(Stored data entries)
BEGIN

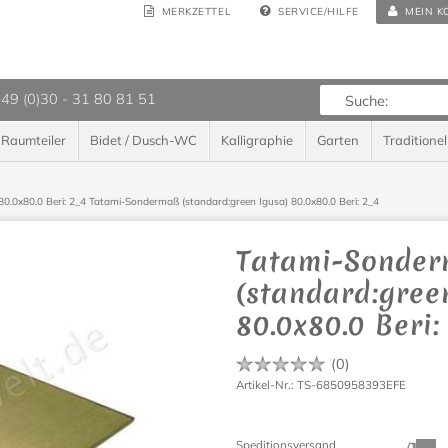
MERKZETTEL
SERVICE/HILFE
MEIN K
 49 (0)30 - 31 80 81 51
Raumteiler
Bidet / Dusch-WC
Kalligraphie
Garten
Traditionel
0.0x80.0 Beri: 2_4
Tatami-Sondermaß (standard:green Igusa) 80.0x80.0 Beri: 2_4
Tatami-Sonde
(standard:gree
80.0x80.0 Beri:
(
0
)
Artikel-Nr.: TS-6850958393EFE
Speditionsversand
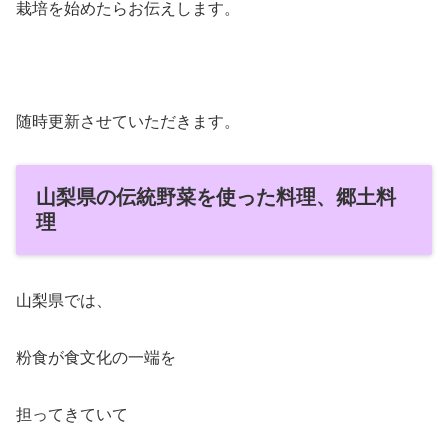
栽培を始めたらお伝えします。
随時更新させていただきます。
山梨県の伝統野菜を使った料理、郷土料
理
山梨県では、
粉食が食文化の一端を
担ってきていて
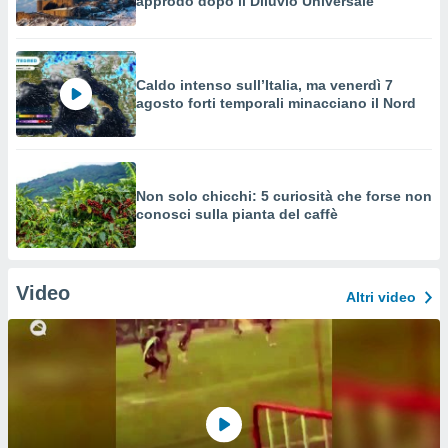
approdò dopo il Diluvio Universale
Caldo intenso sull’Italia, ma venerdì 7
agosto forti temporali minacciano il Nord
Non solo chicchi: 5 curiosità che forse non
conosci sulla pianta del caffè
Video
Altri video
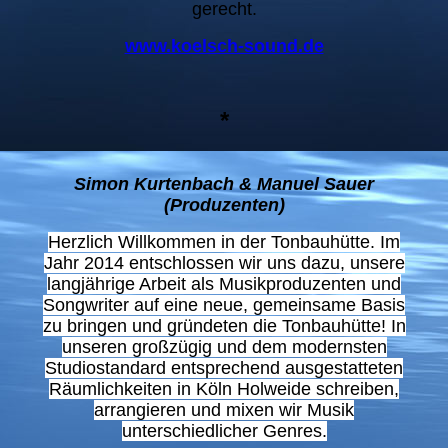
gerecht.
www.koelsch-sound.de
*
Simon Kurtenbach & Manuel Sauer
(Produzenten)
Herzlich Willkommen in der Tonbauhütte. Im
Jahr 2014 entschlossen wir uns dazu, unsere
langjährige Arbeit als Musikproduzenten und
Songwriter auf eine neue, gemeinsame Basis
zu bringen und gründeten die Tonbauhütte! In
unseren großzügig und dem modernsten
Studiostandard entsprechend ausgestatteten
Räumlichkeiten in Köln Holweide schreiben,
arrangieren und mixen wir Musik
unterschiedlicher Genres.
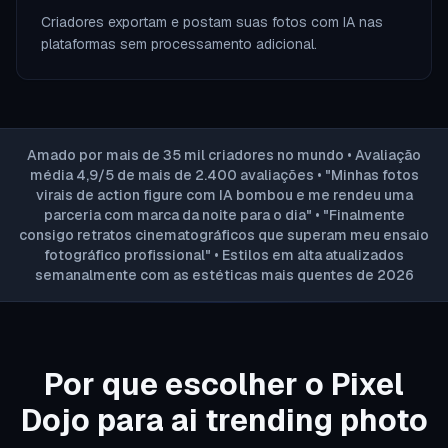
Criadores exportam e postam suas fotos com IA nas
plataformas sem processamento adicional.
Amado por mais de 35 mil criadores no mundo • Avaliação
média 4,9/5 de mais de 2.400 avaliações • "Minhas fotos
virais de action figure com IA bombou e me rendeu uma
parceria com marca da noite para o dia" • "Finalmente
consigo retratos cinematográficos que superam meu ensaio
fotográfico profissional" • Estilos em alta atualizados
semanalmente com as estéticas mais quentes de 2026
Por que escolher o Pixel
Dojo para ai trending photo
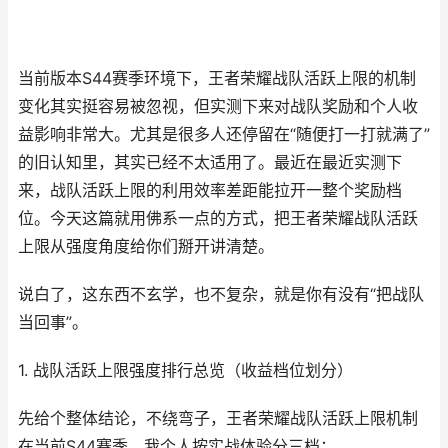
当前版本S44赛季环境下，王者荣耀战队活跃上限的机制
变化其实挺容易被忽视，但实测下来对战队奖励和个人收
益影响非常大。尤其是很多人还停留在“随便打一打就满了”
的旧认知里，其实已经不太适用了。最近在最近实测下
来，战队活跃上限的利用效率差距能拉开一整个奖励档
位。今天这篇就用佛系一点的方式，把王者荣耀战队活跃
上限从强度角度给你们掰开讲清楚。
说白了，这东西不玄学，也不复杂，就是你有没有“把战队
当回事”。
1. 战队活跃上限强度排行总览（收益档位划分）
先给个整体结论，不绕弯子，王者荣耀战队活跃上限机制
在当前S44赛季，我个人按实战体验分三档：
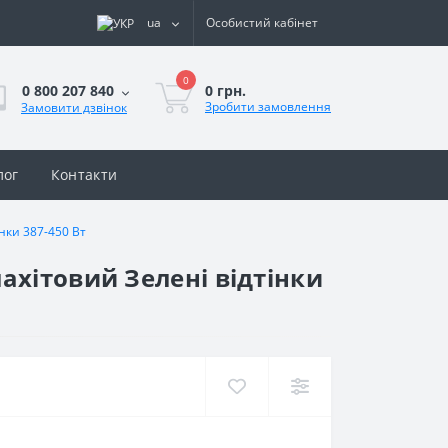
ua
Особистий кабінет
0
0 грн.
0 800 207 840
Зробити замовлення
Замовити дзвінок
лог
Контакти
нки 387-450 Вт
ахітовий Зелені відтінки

END
BEGIN

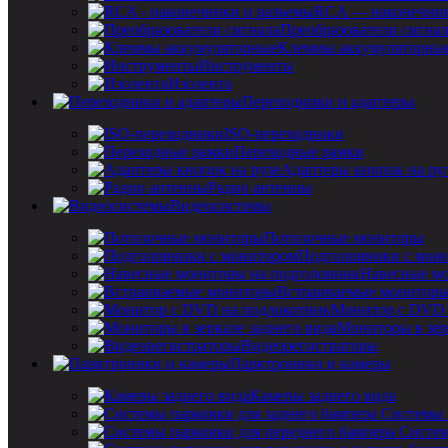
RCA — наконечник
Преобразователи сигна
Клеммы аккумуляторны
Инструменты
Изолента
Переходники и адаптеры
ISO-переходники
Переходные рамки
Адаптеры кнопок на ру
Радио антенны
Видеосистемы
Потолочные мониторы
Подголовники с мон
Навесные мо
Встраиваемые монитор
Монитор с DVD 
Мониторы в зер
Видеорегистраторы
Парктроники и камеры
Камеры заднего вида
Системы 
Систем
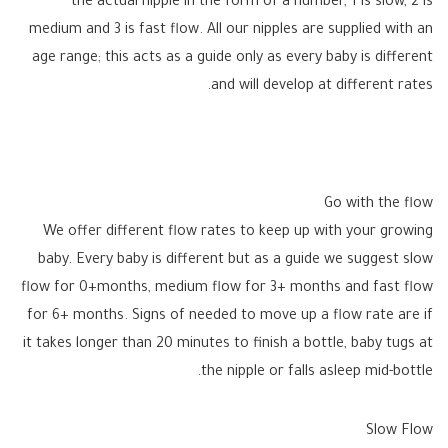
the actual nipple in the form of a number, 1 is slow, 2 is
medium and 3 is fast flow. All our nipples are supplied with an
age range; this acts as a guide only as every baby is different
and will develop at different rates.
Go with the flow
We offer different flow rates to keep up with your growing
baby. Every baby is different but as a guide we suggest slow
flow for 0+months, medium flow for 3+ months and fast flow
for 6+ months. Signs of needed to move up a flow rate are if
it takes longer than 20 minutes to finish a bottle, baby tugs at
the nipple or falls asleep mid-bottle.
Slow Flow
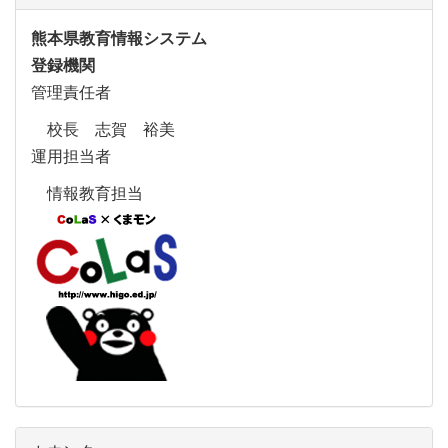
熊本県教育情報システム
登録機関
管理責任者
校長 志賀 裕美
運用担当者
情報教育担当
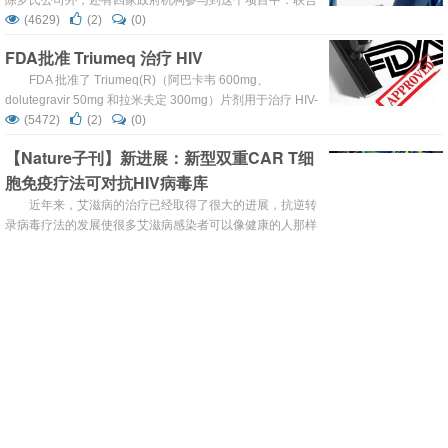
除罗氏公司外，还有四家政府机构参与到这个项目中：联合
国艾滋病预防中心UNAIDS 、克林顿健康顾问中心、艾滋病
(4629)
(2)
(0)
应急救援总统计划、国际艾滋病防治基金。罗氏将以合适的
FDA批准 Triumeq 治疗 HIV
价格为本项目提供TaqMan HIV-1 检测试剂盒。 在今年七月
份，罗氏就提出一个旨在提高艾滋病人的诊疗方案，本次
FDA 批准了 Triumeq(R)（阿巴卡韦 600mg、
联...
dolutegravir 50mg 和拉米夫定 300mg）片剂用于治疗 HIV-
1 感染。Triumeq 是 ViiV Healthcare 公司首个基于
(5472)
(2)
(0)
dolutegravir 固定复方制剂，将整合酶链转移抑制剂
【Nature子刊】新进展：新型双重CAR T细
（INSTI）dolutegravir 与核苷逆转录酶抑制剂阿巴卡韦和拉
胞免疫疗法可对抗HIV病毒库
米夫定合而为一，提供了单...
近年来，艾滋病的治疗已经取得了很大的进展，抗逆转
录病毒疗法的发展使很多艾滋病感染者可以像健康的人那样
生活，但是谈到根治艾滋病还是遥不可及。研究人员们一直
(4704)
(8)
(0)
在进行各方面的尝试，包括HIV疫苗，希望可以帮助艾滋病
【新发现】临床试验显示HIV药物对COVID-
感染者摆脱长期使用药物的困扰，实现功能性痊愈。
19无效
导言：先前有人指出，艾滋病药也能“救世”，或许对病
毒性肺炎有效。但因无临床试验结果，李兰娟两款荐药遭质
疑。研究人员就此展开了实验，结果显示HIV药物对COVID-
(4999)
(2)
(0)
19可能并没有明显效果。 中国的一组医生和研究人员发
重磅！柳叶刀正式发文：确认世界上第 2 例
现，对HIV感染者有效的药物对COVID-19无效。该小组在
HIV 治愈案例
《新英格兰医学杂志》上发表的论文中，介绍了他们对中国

END
BEGIN

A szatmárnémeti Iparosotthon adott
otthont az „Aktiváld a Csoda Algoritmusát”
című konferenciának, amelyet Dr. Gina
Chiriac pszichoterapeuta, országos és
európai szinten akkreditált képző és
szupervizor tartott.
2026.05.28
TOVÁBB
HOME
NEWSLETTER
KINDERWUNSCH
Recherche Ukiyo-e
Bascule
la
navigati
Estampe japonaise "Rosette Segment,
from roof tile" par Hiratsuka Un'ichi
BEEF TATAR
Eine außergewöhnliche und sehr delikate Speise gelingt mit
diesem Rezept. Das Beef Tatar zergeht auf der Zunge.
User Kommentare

END

**What the exercise asks**
In the data above, the stretch from the line with "上限从强度角度给你们掰开讲清楚。" through the line with "ахітовий Зелені відтінки" is to be returned exactly, minus any pictures.

**Exercise result**
上限从强度角度给你们掰开讲清楚。
说白了，这东西不玄学，也不复杂，就是你有没有“把战队
当回事”。
1. 战队活跃上限强度排行总览（收益档位划分）
先给个整体结论，不绕弯子，王者荣耀战队活跃上限机制
在当前S44赛季，我个人按实战体验分三档：
ua
Особистий кабінет
0
0 грн.
0 800 207 840
Зробити замовлення
Замовити дзвінок
лог
Контакти
нки 387-450 Вт
ахітовий Зелені відтінки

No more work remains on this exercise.